Problem 1: In the 1866 letter to Mrs. Cobb, how old is Mr. Buchanan said to be?
Problem 2: Translate this sentence from the 1866 letter to Mrs. Cobb into Spanish: "I have been sick much of the time and have also been much saddened by the ill health of Mr. Shunk."
Problem 3: Resume the 1866 letter to Mrs. Cobb, starting right after its last sentence shown.

Page excerpt:
Begin
In this letter from November 1866, Rebecca Shunk discusses her conservative Unionism and her southern sympathies.
Wheatland, Pa., Nov. 6, 1866.
My dear Mrs. Cobb:
How long I have had it in my heart to write you, how many times I have even gone so far as to put your name at the head of a sheet of paper, I cannot now begin to say. But I do assure you that we have all thought and talked of you and dear Mr. Cobb many and many an hour since the sad parting in 1861, that we have wondered about your fortunes and hoped for your welfare, that I have promised Father and Mother a hundred times that I would write you. But my epistolary performances are less frequent than formerly as might be expected in the case of an elderly matron of grave cares. I have been sick much of the time and have also been much saddened by the ill health of Mr. Shunk.
York is our headquarters, but we have been away from there a great deal, spending several months at a time in Philadelphia, where for a while Mr. S. edited the "Age". This winter our house and Mother's have both been rented with the furniture — Mother going to Washington and we coming here to spend the winter (or most of it) with Mr. Buchanan, as Mr. S. is engaged on a literary work which he can prosecute better here than anywhere else, and Mr. Buchanan since Miss Lane has gone, is much pleased to have Company. He is now 76 years old, but hale, hearty, and erect as ever, has scarcely any signs of old age, hears and sees as sharply as he ever did, and enjoys fun and society as much as any person. He takes his long walk every day, receives a good many visitors, pays an occasional visit in Lancaster, goes on Sunday to the Presbyterian church, of which he is a member, reads the papers, and takes an interest in all that goes on. He is as fond as ever of teasing, as I realize every day.
End
Data lines:
Begin
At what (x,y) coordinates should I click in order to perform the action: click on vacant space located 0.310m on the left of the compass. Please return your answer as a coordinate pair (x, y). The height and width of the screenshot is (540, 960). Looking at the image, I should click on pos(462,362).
End
Task response 1: 76 years old.

Task response 2: He estado enferma gran parte del tiempo y también me ha entristecido mucho la mala salud del señor Shunk.

Task response 3:
This house is a dear old comfortable place. Jane is devoted to the country and enjoys running about the grounds or accompanying her father and me on our daily walks. Mr. Shunk who was ill all summer, is improving very much, and so we hope to have a pleasant winter. Yet I don't make plans any more or ever feel secure, for tho' my life has been exempt from what are considered great troubles I have seen enough of disappointment and trial to subdue my spirit in some degree.
Father has the house in which Capt. Maffit lived, just opposite Franklin Row on K. Street. It has been rented altered and is very handsomely furnished. He has rented it for six months. My eldest brother, Chauncey is in partership with Father: he, his wife and child live with them. My second brother is practicing law, or at least renting an office, in Uniontown, Pa. My eldest sister Mary is with Mother, and Nannie, the younger, is at a boarding school near Philadelphia. Father has been much absorbed in farming a place he plays with near York. It has been very beneficial to his health, but less so to his purse. He continues to buy property when it is high and sell when it is low, but his heart and hand are ever open — none so good as this dear father of mine.
Mother's health has been very bad, for a year she was a terrible sufferer and greatly changed in appearance, but she is better the past few months, much better. They have Mr. Clement C. Clay staying with them just now. I need not (I hope) tell you how we suffered with our Southern friends during the wicked war, how our hearts bled as we heard of their sorrows and privations, and how none of us ever said a word or did a deed which could in any way favor or help the vile cause of the abolition Yankee.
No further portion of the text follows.